ECLI:NL:HR:2003:AI6110
Hoge Raad
- Cassatie
- P. Neleman
- H.A.M. Aaftink
- D.H. Beukenhorst
- A.M.J. van Buchem-Spapens
- P.C. Kop
- F.B. Bakels
- Rechtspraak.nl
Cassatie in faillissementszaken met verzoek tot toestemming en ontslag van instantie
In deze zaak heeft verzoeker tot cassatie, vertegenwoordigd door advocaat mr. P. Garretsen, zich gewend tot de Hoge Raad na eerdere afwijzingen van zijn verzoeken door de rechter-commissaris en de rechtbank. Het verzoekschrift, gedateerd op 5 april 2002, betreft het faillissement van verzoeker en de curator. Verzoeker vroeg de rechter-commissaris om geen toestemming te verlenen voor bepaalde handelingen in de civiele procedure en aansprakelijkheidsprocedure, zolang het faillissement voortduurde en hij niet door de rolrechters was gehoord. De curatoren hebben deze verzoeken bestreden, wat leidde tot een beschikking van de rechter-commissaris op 12 april 2002 en 24 april 2002, waarin de verzoeken werden afgewezen.
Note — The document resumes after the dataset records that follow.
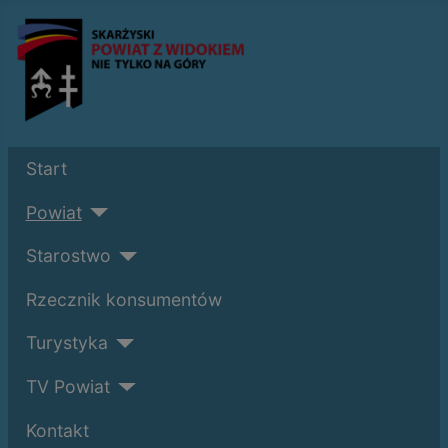
Start
Powiat
Starostwo
Rzecznik konsumentów
Turystyka
TV Powiat
Kontakt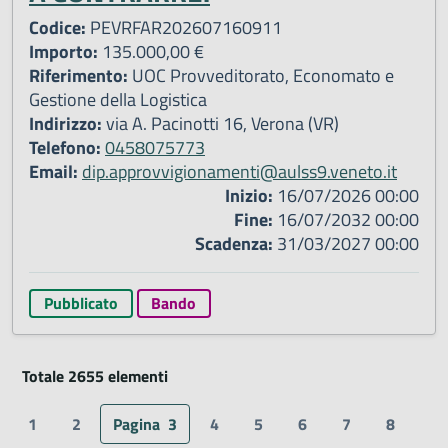
Codice:
PEVRFAR202607160911
Importo:
135.000,00 €
Riferimento:
UOC Provveditorato, Economato e
Gestione della Logistica
Indirizzo:
via A. Pacinotti 16, Verona (VR)
Telefono:
0458075773
Email:
dip.approvvigionamenti@aulss9.veneto.it
Inizio:
16/07/2026 00:00
Fine:
16/07/2032 00:00
Scadenza:
31/03/2027 00:00
Pubblicato
Bando
Totale 2655 elementi
1
2
Pagina
3
4
5
6
7
8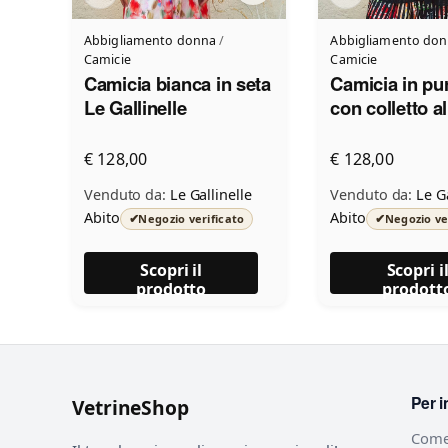
Abbigliamento donna
/
Abbigliamento do
Camicie
Camicie
Camicia bianca in seta
Camicia in pu
Le Gallinelle
con colletto al
coreana Le Gal
€ 128,00
€ 128,00
Venduto da:
Le Gallinelle
Venduto da:
Le Ga
Abito
Abito
✔
✔
Negozio verificato
Negozio ve
Scopri il
Scopri i
prodotto
prodott
Per i
VetrineShop
Come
Verzoeker ging in hoger beroep bij de rechtbank te Arnhem, die op 6 november 2002 in twee afzonderlijke beschikkingen oordeelde. In het faillissement Binair werd de beschikking van de rechter-commissaris vernietigd, maar verzoeker werd niet-ontvankelijk verklaard. In het faillissement van verzoeker zelf werd de beschikking van de rechter-commissaris bekrachtigd. Tegen deze beschikkingen heeft verzoeker cassatie ingesteld, wat leidde tot de huidige procedure bij de Hoge Raad.
De Advocaat-Generaal L. Timmerman heeft in zijn conclusie tot verwerping van het beroep geadviseerd. De Hoge Raad heeft de klachten van verzoeker beoordeeld, maar oordeelt dat deze niet tot cassatie kunnen leiden. De Hoge Raad heeft geoordeeld dat de klachten geen nadere motivering behoeven, aangezien ze niet nopen tot beantwoording van rechtsvragen in het belang van de rechtseenheid of de rechtsontwikkeling. De Hoge Raad verwerpt het beroep en deze beschikking is openbaar uitgesproken op 5 september 2003.